Task goal: Once the pictures are removed, return each record below exactly as written.

====== Data to examine ======

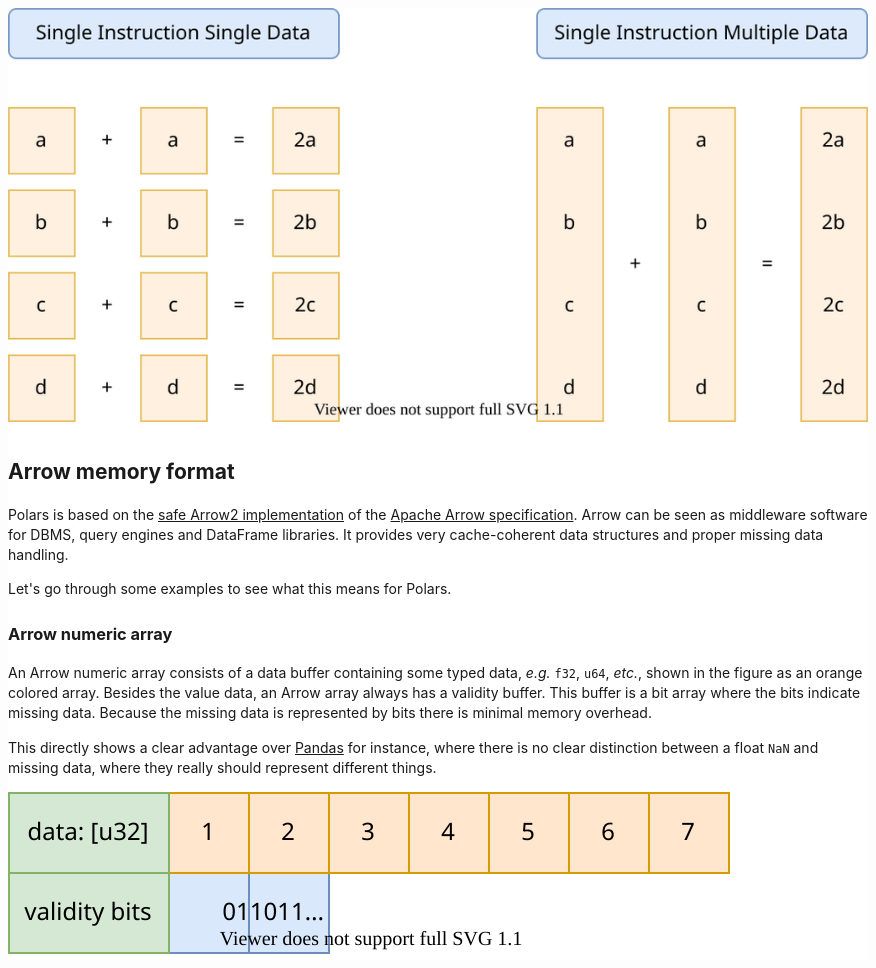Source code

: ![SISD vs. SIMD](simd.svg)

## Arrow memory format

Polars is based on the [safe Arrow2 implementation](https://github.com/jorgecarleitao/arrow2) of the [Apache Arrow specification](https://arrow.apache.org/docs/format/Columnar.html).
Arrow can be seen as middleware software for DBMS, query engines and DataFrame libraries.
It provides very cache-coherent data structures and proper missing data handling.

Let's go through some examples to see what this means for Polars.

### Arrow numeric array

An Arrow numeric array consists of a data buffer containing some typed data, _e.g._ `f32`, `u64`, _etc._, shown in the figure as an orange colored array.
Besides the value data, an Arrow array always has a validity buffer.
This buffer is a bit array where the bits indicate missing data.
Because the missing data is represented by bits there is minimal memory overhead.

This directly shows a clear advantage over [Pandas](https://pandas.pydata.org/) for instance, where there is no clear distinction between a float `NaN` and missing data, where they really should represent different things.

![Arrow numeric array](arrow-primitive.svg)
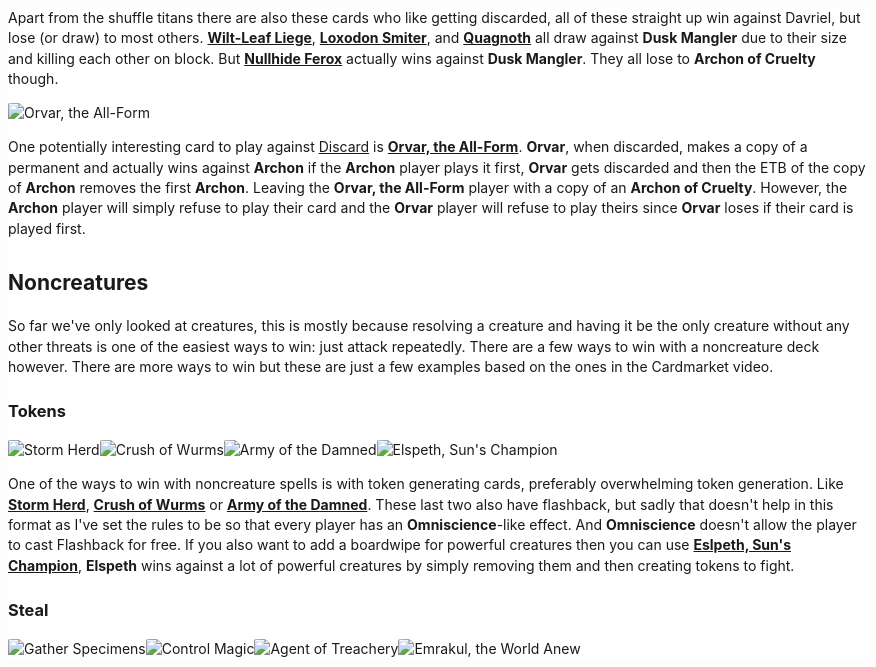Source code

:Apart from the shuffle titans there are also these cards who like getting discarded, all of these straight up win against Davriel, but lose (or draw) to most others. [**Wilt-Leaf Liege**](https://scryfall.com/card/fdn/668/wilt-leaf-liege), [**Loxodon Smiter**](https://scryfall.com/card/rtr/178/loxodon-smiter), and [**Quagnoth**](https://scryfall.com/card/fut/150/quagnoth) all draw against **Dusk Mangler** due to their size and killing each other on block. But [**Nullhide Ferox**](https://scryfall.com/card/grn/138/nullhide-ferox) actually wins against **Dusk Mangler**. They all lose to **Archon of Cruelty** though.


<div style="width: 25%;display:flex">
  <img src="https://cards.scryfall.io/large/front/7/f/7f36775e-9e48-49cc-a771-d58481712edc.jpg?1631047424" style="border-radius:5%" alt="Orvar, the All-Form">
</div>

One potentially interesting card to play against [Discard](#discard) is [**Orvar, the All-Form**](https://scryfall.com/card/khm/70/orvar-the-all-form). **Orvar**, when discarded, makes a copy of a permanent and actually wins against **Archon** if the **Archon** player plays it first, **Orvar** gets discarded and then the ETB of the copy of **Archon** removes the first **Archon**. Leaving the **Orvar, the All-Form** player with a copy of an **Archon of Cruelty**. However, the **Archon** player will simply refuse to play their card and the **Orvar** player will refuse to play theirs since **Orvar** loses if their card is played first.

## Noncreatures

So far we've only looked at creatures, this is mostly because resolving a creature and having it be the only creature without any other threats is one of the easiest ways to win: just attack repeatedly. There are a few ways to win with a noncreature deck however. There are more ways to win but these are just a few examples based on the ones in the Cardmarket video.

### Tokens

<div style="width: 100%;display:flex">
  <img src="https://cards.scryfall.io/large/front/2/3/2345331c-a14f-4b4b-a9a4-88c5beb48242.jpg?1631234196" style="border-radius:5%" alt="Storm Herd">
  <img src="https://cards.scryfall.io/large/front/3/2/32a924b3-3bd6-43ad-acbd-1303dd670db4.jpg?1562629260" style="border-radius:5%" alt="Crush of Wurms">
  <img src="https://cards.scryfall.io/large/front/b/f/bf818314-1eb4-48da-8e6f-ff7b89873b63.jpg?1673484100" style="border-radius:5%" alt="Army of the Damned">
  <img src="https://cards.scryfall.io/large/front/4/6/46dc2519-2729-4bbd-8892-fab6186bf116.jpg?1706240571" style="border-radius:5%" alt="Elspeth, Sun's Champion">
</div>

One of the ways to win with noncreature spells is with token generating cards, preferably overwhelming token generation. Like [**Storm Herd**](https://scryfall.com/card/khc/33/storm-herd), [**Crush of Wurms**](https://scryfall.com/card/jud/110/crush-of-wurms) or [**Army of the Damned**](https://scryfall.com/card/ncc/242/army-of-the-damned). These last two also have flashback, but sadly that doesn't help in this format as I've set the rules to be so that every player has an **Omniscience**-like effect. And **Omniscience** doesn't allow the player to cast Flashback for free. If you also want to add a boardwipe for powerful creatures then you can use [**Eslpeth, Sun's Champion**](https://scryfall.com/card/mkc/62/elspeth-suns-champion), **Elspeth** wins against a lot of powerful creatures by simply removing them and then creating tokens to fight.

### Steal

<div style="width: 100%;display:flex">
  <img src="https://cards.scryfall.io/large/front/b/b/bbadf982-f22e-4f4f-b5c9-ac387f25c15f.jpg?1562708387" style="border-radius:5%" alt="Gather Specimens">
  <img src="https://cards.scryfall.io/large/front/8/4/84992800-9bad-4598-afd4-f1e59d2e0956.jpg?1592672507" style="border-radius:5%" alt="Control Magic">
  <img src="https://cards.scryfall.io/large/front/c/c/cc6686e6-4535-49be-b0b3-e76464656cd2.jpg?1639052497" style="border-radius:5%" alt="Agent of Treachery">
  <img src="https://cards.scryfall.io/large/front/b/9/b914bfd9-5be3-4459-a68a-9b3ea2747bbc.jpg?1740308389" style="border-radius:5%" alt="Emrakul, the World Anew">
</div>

======

Result of the task:
Source code

: ![SISD vs. SIMD](simd.svg)

## Arrow memory format

Polars is based on the [safe Arrow2 implementation](https://github.com/jorgecarleitao/arrow2) of the [Apache Arrow specification](https://arrow.apache.org/docs/format/Columnar.html).
Arrow can be seen as middleware software for DBMS, query engines and DataFrame libraries.
It provides very cache-coherent data structures and proper missing data handling.

Let's go through some examples to see what this means for Polars.

### Arrow numeric array

An Arrow numeric array consists of a data buffer containing some typed data, _e.g._ `f32`, `u64`, _etc._, shown in the figure as an orange colored array.
Besides the value data, an Arrow array always has a validity buffer.
This buffer is a bit array where the bits indicate missing data.
Because the missing data is represented by bits there is minimal memory overhead.

This directly shows a clear advantage over [Pandas](https://pandas.pydata.org/) for instance, where there is no clear distinction between a float `NaN` and missing data, where they really should represent different things.

![Arrow numeric array](arrow-primitive.svg)
Source code

:Apart from the shuffle titans there are also these cards who like getting discarded, all of these straight up win against Davriel, but lose (or draw) to most others. [**Wilt-Leaf Liege**](https://scryfall.com/card/fdn/668/wilt-leaf-liege), [**Loxodon Smiter**](https://scryfall.com/card/rtr/178/loxodon-smiter), and [**Quagnoth**](https://scryfall.com/card/fut/150/quagnoth) all draw against **Dusk Mangler** due to their size and killing each other on block. But [**Nullhide Ferox**](https://scryfall.com/card/grn/138/nullhide-ferox) actually wins against **Dusk Mangler**. They all lose to **Archon of Cruelty** though.


<div style="width: 25%;display:flex">
  <img src="https://cards.scryfall.io/large/front/7/f/7f36775e-9e48-49cc-a771-d58481712edc.jpg?1631047424" style="border-radius:5%" alt="Orvar, the All-Form">
</div>

One potentially interesting card to play against [Discard](#discard) is [**Orvar, the All-Form**](https://scryfall.com/card/khm/70/orvar-the-all-form). **Orvar**, when discarded, makes a copy of a permanent and actually wins against **Archon** if the **Archon** player plays it first, **Orvar** gets discarded and then the ETB of the copy of **Archon** removes the first **Archon**. Leaving the **Orvar, the All-Form** player with a copy of an **Archon of Cruelty**. However, the **Archon** player will simply refuse to play their card and the **Orvar** player will refuse to play theirs since **Orvar** loses if their card is played first.

## Noncreatures

So far we've only looked at creatures, this is mostly because resolving a creature and having it be the only creature without any other threats is one of the easiest ways to win: just attack repeatedly. There are a few ways to win with a noncreature deck however. There are more ways to win but these are just a few examples based on the ones in the Cardmarket video.

### Tokens

<div style="width: 100%;display:flex">
  <img src="https://cards.scryfall.io/large/front/2/3/2345331c-a14f-4b4b-a9a4-88c5beb48242.jpg?1631234196" style="border-radius:5%" alt="Storm Herd">
  <img src="https://cards.scryfall.io/large/front/3/2/32a924b3-3bd6-43ad-acbd-1303dd670db4.jpg?1562629260" style="border-radius:5%" alt="Crush of Wurms">
  <img src="https://cards.scryfall.io/large/front/b/f/bf818314-1eb4-48da-8e6f-ff7b89873b63.jpg?1673484100" style="border-radius:5%" alt="Army of the Damned">
  <img src="https://cards.scryfall.io/large/front/4/6/46dc2519-2729-4bbd-8892-fab6186bf116.jpg?1706240571" style="border-radius:5%" alt="Elspeth, Sun's Champion">
</div>

One of the ways to win with noncreature spells is with token generating cards, preferably overwhelming token generation. Like [**Storm Herd**](https://scryfall.com/card/khc/33/storm-herd), [**Crush of Wurms**](https://scryfall.com/card/jud/110/crush-of-wurms) or [**Army of the Damned**](https://scryfall.com/card/ncc/242/army-of-the-damned). These last two also have flashback, but sadly that doesn't help in this format as I've set the rules to be so that every player has an **Omniscience**-like effect. And **Omniscience** doesn't allow the player to cast Flashback for free. If you also want to add a boardwipe for powerful creatures then you can use [**Eslpeth, Sun's Champion**](https://scryfall.com/card/mkc/62/elspeth-suns-champion), **Elspeth** wins against a lot of powerful creatures by simply removing them and then creating tokens to fight.

### Steal

<div style="width: 100%;display:flex">
  <img src="https://cards.scryfall.io/large/front/b/b/bbadf982-f22e-4f4f-b5c9-ac387f25c15f.jpg?1562708387" style="border-radius:5%" alt="Gather Specimens">
  <img src="https://cards.scryfall.io/large/front/8/4/84992800-9bad-4598-afd4-f1e59d2e0956.jpg?1592672507" style="border-radius:5%" alt="Control Magic">
  <img src="https://cards.scryfall.io/large/front/c/c/cc6686e6-4535-49be-b0b3-e76464656cd2.jpg?1639052497" style="border-radius:5%" alt="Agent of Treachery">
  <img src="https://cards.scryfall.io/large/front/b/9/b914bfd9-5be3-4459-a68a-9b3ea2747bbc.jpg?1740308389" style="border-radius:5%" alt="Emrakul, the World Anew">
</div>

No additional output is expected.